When to Use PTFE Envelope Gaskets
PTFE envelope gaskets are specified when the process fluid attacks conventional gasket materials:
- Concentrated acids (HCl, H2SO4, HF, HNO3) that corrode metal gasket components
- Strong alkalis (NaOH, KOH) that degrade graphite
- Chlorinated solvents and fluorinated chemicals
- Pharmaceutical and food-grade applications where contamination must be eliminated
- Glass-lined and plastic-lined equipment where bolt load must be limited
- Flat face (FF) flanges per ASME B16.1 on cast iron equipment
| Feature | Specification |
|---|---|
| Outer material | Virgin PTFE (0.5-1.0 mm thick) |
| Filler options | Flexible graphite, CAF, rubber (EPDM, Viton), glass fiber |
| Standard | ASME B16.21 (non-metallic gaskets) |
| Flange face | Flat face (FF) or raised face (RF) |
| Max temperature | 260 degC (500 degF); limited by PTFE |
| Max pressure | ~25 bar (360 psi) typical |
| Chemical resistance | Virtually universal (pH 0-14) |
Construction Types
| Type | Description | Filler | Typical Use |
|---|---|---|---|
| Type A | PTFE envelope with no filler (hollow) | None | Low-pressure, non-critical |
| Type B | PTFE envelope with flat insert | Compressed fiber, rubber | General chemical service |
| Type C | PTFE envelope with corrugated metal insert | SS 304/316 corrugated sheet | Higher pressure, better recovery |
| Type D | PTFE envelope with solid metal insert | SS 316 flat ring | Maximum rigidity, blowout resistance |
Type B with a flexible graphite insert is the most common configuration in chemical plants. The graphite provides excellent compressibility and recovery while the PTFE envelope prevents graphite from contacting the process fluid.

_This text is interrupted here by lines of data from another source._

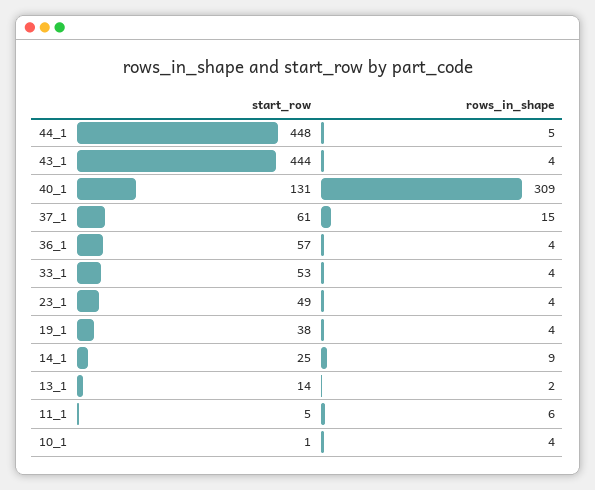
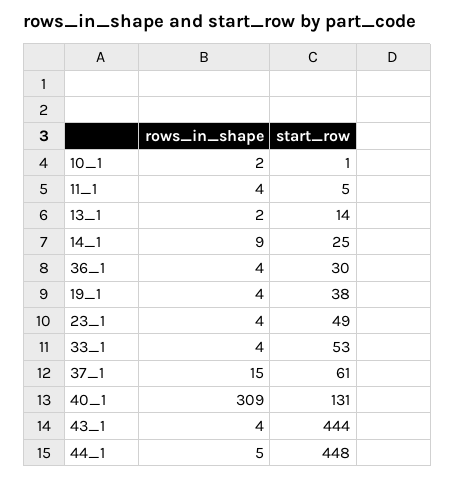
  {
    "start_row": {
      "44_1": 448,
      "43_1": 444,
      "40_1": 131,
      "37_1": 61,
-     "36_1": 57,
+     "36_1": 30,
      "33_1": 53,
      "23_1": 49,
      "19_1": 38,
      "14_1": 25,
      "13_1": 14,
      "11_1": 5,
      "10_1": 1
    },
    "rows_in_shape": {
      "44_1": 5,
      "43_1": 4,
      "40_1": 309,
      "37_1": 15,
      "36_1": 4,
      "33_1": 4,
      "23_1": 4,
      "19_1": 4,
      "14_1": 9,
      "13_1": 2,
-     "11_1": 6,
+     "11_1": 4,
-     "10_1": 4
+     "10_1": 2
    }
  }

Pressure-Temperature Limits
| Filler Type | Max Temp | Max Pressure | Notes |
|---|---|---|---|
| Graphite insert | 260 degC (500 degF) | 25 bar (360 psi) | PTFE is the temperature limiter |
| CAF insert | 200 degC (392 degF) | 20 bar (290 psi) | CAF degrades before PTFE |
| Rubber (Viton) insert | 200 degC (392 degF) | 15 bar (218 psi) | Best for low-pressure chemical |
| Corrugated metal insert | 260 degC (500 degF) | 40 bar (580 psi) | Metal core increases pressure rating |
PTFE begins to creep at temperatures above 100 degC (212 degF). At higher operating temperatures, specify spiral wound gaskets with PTFE filler instead of PTFE envelope gaskets for better long-term sealing.
PTFE Envelope vs Full PTFE Sheet
| Feature | PTFE Envelope | Full PTFE Sheet |
|---|---|---|
| Creep resistance | Better (filler limits cold flow) | Poor (PTFE flows under load) |
| Recovery | Good (filler provides spring-back) | Poor |
| Blowout resistance | Good | Low |
| Chemical resistance | Excellent (PTFE on all surfaces) | Excellent |
| Cost | Moderate | Low |
Pair PTFE envelope gaskets with stud bolts and apply controlled bolt torque per ASME B16.21 guidelines. Avoid over-torquing; PTFE will cold-flow and extrude if compressed beyond its design limit.